- **ASSIGNED TASK**: The lines wanted are those in the data below that include "fråga".

= Beginning of Section =

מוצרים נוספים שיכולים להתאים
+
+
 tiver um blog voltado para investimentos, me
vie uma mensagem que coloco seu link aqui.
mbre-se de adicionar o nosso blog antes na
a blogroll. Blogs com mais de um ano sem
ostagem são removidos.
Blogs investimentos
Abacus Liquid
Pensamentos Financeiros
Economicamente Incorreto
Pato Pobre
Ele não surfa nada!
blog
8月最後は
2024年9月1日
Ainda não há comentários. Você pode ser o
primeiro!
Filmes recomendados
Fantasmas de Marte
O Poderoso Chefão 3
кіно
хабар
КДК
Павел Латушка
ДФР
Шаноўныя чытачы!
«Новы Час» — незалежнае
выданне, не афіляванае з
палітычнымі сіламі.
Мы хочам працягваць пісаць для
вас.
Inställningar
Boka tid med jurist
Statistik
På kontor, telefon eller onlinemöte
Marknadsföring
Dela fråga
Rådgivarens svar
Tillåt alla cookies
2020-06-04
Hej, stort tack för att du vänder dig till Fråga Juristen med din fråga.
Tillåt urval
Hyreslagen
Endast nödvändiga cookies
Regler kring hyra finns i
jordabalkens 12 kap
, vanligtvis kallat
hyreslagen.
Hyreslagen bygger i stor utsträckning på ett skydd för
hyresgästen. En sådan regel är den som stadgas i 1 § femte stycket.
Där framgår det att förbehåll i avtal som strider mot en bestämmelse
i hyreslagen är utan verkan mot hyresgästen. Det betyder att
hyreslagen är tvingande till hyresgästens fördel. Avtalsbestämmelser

= End of Section =
= Beginning of Section =

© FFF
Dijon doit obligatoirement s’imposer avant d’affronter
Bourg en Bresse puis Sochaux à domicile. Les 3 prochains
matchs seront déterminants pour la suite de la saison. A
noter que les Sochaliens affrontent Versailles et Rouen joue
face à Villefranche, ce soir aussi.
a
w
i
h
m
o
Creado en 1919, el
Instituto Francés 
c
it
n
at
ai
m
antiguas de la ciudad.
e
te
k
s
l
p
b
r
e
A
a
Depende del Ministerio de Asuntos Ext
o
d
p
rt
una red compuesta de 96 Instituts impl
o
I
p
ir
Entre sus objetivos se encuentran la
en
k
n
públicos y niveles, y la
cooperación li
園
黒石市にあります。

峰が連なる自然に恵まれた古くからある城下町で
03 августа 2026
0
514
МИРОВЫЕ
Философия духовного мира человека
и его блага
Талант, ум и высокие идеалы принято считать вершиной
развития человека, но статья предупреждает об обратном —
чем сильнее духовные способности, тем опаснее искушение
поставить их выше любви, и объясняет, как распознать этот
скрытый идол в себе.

= End of Section =

- **EXPECTED OUTPUT**:
Dela fråga
Hej, stort tack för att du vänder dig till Fråga Juristen med din fråga.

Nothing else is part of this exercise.